**Source text:**
──────
The second convolution layer has 32 different filters with dimensions 64 × 2 × 4 × 4, and in this layer, the new dimension due to 64 different filters in the previous layer is considered to be “channels” and the filtered arrays will be summed over the channel dimension. As a result, each of the 32 filters converts the 64 × 3 × 15 × 15 array to 1 array with reduced dimensions 2 × 12 × 12 with the same operation as that of the first convolution layer, and finally, there are 32 such arrays. The same 1 × 2 × 2 pooling layer is then applied to the 32 2 × 12 × 12 arrays, and that results in 32 2 × 6 × 6 arrays. Similar to the previous two convolutional layers, the third convolution layer has num different convolution filters 32 × 2 × 5 × 5, and the dimension of 32 is treated as the channel again. The result after this filtering process is num arrays of dimension 1 × 2 × 2, where the num is a to-be-determined hyperparameter. Finally, the last 1 × 2 × 2 pooling layers will compress the arrays into num scalar features.

The decoder is the reverse of the encoder using the deconvolutional and unpooling layers in DeConvNet network [40,41,42] to reconstruct the convolutional networks, i.e., reverse the convolution and the pooling operations. More details about DeConvNet could be found in Zeiler et al. [40,41,42].

The network is trained through the backpropagation, where the mean square error [43] is used as the loss function, and Adam optimizer [44] is used as the optimizer to update the filter weights through backpropagation.

Fourteen separated networks with the same structure displayed in Figure 4 are trained separately for 14 different ERA-Interim variables. The compressed features from each of the networks are merged with filtered SHIPS variables and together used as the input of the GMM-SMOTE [27,28].

Figure 4. Combined deep learning filters for the 14 variables in ERA-Interim data.

4. Results

4.1. Hyperparameters Tuning for the Autoencoder Structure

The framework of this study (TCNET) is almost the same as that for the LLE-SHIPS model, except that the ERA-Interim data are filtered with a CNN-based autoencoder network [28]. Unlike in the LLE-SHIPS model where all variables in the ERA-Interim data are treated together with only one dimension-reducing model for the feature extraction, one autoencoder network is trained to extract information from each of the 14 ERA-Interim variables. In other words, there are 14 different autoencoder networks in total for the 14 variables.

The to-be-determined hyperparameter, the dimension of the compressed feature (num) (see Figure 3), is preset as 8, and therefore, eight new variables are generated from each network, labeled as variable + order in the compressed feature layer (‘1’ to ‘8’). For example, v1 to v8 are new variables derived from the trained 3D CNN auto-encoder for variable v. The “num” is tuned in steps similar to the tuning process of SHIPS data filter [27].

First, train a separated 3D CNN auto-encoder for each of the 14 variables for 200 epochs. The training losses (mean square error) of 14 auto-encoder networks all converge after 100 epochs (not shown). Eight (num = 8) new variables are engineered from each ERA-interim variable first. Because of the characteristic of the auto-encoder, features with no information, i.e., zero feature, could be created, and those features are removed. A correlation check is conducted among the newly derived no-zero variables and against the 72 SHIPS variables [27], and highly correlated (r > 0.8) variables are also removed.
──────
**Description of the task:** Could you carry the passage above on 3D CNN autoencoders for ERA-Interim variables forward from its final sentence?

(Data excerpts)
──────
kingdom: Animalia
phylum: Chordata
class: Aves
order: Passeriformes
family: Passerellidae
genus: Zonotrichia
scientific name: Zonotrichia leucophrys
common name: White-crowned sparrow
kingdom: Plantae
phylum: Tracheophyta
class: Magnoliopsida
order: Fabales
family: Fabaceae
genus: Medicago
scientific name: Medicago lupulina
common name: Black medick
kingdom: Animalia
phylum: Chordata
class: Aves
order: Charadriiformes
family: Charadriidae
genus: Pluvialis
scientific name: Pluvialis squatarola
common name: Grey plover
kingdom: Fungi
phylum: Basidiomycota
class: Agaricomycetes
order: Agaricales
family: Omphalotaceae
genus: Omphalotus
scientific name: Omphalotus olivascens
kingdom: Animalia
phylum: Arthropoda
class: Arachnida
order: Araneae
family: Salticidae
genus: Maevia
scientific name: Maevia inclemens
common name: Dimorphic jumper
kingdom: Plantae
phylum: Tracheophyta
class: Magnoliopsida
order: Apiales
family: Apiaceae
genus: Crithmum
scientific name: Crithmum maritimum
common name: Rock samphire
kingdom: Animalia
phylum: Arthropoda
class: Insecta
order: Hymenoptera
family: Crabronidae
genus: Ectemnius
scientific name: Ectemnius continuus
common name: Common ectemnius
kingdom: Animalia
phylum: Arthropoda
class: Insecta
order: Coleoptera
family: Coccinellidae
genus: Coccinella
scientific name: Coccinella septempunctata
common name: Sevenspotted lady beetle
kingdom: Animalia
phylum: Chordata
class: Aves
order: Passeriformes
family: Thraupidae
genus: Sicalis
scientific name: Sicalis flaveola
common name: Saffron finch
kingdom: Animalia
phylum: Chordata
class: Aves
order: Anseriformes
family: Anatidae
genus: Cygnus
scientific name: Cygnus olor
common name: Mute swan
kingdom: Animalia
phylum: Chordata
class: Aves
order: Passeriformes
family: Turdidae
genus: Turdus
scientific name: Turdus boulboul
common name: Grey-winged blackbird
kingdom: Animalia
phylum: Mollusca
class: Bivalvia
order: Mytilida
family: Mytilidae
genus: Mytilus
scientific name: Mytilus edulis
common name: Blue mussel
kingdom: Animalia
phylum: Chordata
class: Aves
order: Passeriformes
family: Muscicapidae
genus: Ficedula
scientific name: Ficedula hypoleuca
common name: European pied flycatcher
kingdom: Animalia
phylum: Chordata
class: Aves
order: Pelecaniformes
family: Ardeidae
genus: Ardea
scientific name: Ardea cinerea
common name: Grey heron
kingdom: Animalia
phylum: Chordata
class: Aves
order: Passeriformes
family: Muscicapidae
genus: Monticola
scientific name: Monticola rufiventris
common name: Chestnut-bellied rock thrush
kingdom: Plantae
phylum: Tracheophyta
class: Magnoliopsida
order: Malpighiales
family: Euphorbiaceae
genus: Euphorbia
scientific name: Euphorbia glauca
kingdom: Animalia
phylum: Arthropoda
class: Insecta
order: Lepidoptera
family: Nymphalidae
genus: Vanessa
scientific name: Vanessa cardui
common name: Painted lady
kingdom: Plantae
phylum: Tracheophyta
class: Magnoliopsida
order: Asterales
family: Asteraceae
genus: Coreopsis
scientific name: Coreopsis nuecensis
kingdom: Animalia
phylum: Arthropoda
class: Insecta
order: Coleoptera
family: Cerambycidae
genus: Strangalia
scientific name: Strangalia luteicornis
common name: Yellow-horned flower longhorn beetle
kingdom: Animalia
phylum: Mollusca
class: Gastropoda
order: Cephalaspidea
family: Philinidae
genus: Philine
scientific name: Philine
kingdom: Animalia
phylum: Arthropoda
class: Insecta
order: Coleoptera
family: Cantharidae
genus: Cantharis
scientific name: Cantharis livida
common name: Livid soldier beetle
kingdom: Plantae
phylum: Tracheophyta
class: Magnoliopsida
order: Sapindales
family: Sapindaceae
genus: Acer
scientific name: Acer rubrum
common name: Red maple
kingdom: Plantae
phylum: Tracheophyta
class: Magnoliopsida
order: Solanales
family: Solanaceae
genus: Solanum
──────
**Answer for the task:**
Second, the remaining output features of the ERA data filter (the auto-encoder with num = 8), and the output from SHIPS data filter (72 variables) [27] are concatenated together to form the input data set. Then the same Bayesian optimization (BO) with 40 iterations is used to tune hyperparameters for GMM-SMOTE and XGBoost together with no clustering and a preset 0.5 classification decision threshold [27,28]. Finally, the hyperparameter set with the highest 10-fold cross-validation is selected. Here, instead of kappa score used for COR-SHIPS and LLE-SHIPS, we use the importance score as a tuning criterion. The importance for each of the 14 variables is calculated as the sum of the importance scores of all components (up to 8) from the same variable. The final importance scores (IS), number of remaining features, and the specific removed features (for zero value and high correlation) are listed in Table 1.

Table 1. The list of the 14 variables, their summed importance scores (IS), number of remaining features (Feature Number), and the specific removed variables due to all zero value and high correlation (bold font).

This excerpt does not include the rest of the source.